Gloria’s two sons, Jose and Carlos, are accomplices to this painful alienation as they assimilate into mainstream American culture. Gloria is the stereotype of the long-suffering housewife enduring in silent anguish, until her husband’s overtures to an attractive white neighbor push Gloria over the edge. Her muted disguise of seeming complacency explodes in a frenzy of violent passion. She murders the woman with a kitchen knife.

Completing this barrio triad is the most memorable of Braverman’s characters, Marta Ortega, a 75-year-old matriarch known as la bruja del barrio , the witch of the neighborhood.

All three women experience pivotal moments when their lives are changed irrevocably. Braverman writes: “You enter a bus, or a plane. You answer a doorbell, a letter, a telephone, and the course of your entire life is changed.” In “Palm Latitudes,” abusive men are the ones who usually orchestrate these fundamental life changes. The results are as varied as the spectrum of women’s lives. For Francisca, it leads to prostitution. For Gloria it leads to murder. But there is another option. Iconoclastic Marta Ortega is symbolic of women who take their lives into their own hands.

Unlike the other two protagonists of “Palm Latitudes,” Marta Ortega survives quite well without men. She has opted to rear her two daughters, Angelina and Orquidea, by herself. She dedicates her time to her garden and to reading great literature systematically--by author, from A to Z. Marta Ortega is the strong, accepting and consoling mother-confessor to her daughters and granddaughters.

She is the embodiment of feminine consciousness that refuses to accept men as arbiters of women’s lives. It is through her character that the values of independence, sisterhood and mother-daughter bonding are affirmed.

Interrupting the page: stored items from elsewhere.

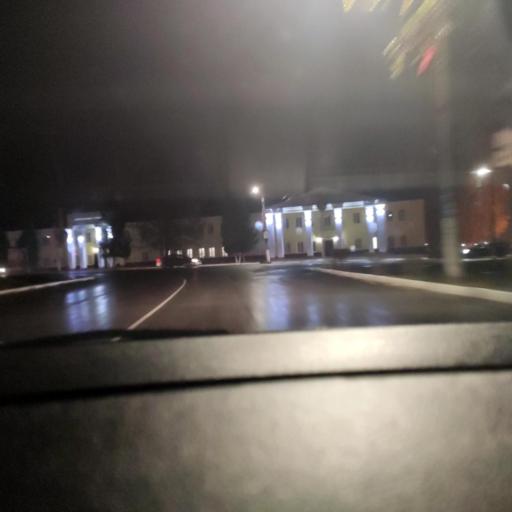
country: RU
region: Voronezj
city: Semiluki
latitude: 51.6868
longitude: 39.0386
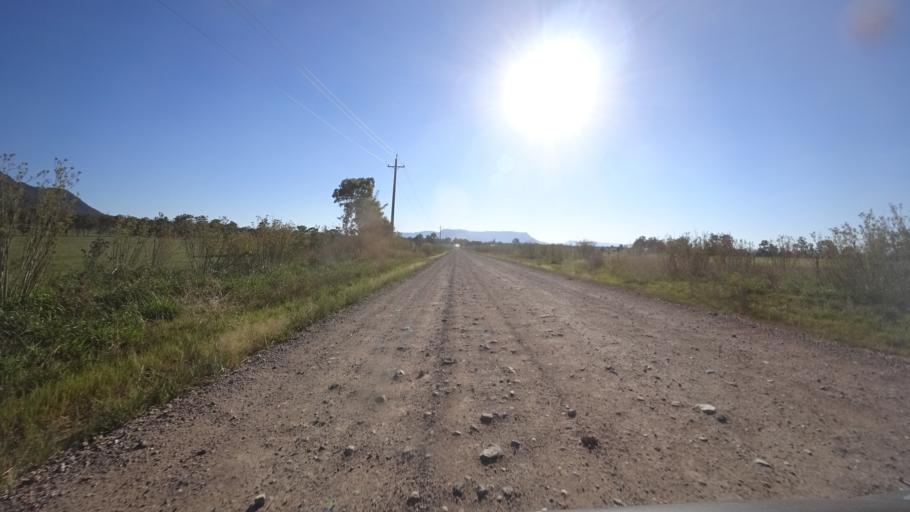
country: AU
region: New South Wales
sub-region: Lithgow
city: Portland
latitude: -33.1011
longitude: 150.2275
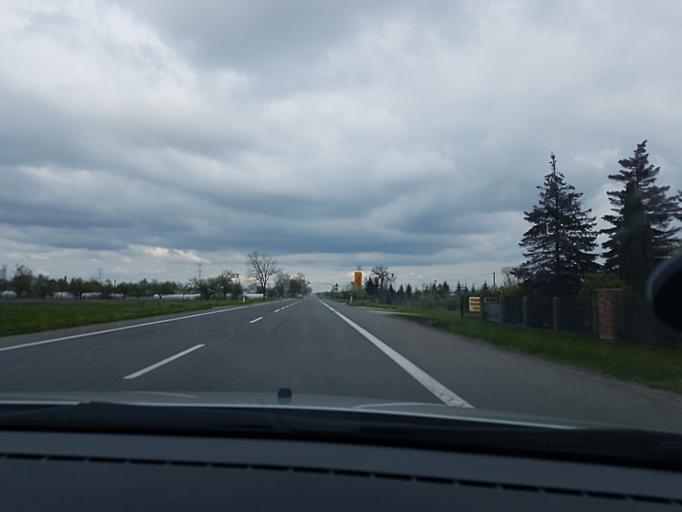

Stylistically, “Palm Latitudes” is a masterfully crafted literary work. It is rich in lyrical, poetic passages, full of sensual metaphors and of evocative, challenging similes.

Advertisement

Braverman’s descriptions are often stark and vivid, as in her depiction of the oppressive, windowless environment in which Gloria Hernandez is forced to work: “A window might tempt a woman to look up for an instant from her work, glance at an escaped sunbeam, an aberrant passing sea gull or a falling brick. A window could beacon attention. They were a danger. A woman might leave her thin, gray metal chair, smash the glass with her fist and scratch an opening wide enough for a body to jump through.”

At other times, the images are evocative and sensual, as in the advice that Marta Ortega gives to a granddaughter: “You are freed from the cold geometry of absolute direction, which is an illusion. Let this be a time where time fills itself in, in dogs barking, in drugged insects between hot flowers and the songs of worms and the sweet gossip of stars in a pure black night.”

Unfortunately, and what a shame, “Palm Latitudes” is also a novel with serious flaws.

Latino men and women are likely to find Braverman’s characterizations one-dimensional, offensive and perhaps even racist. Her Manichaean rendering of barrio male-female relations into a struggle between stupid, lazy, abusive, womanizing, drunken Mexican men and alienated, powerless and inarticulate Mexican women fails to grasp the complexities of their three-dimensional humanity.

It also overlooks the subtleties of love, compassion and bonding that have sustained Mexican men and women in the barrio for more than 400 years of colonization. By showing only exaggerated portrayals of Mexican men as machos , Braverman diminishes the power of her poetic vision to the level of anti-male rhetoric. By singling out Marta Ortega as the only positive Chicana figure, she overlooks the strength, vitality and love that resides in so many other Chicano life styles.

But despite Braverman’s limited insight into the life of barrio women, “Palm Latitudes” is an impressive testament to the magic of language and a powerful rendering of the struggles, defeats and victories of women on their own.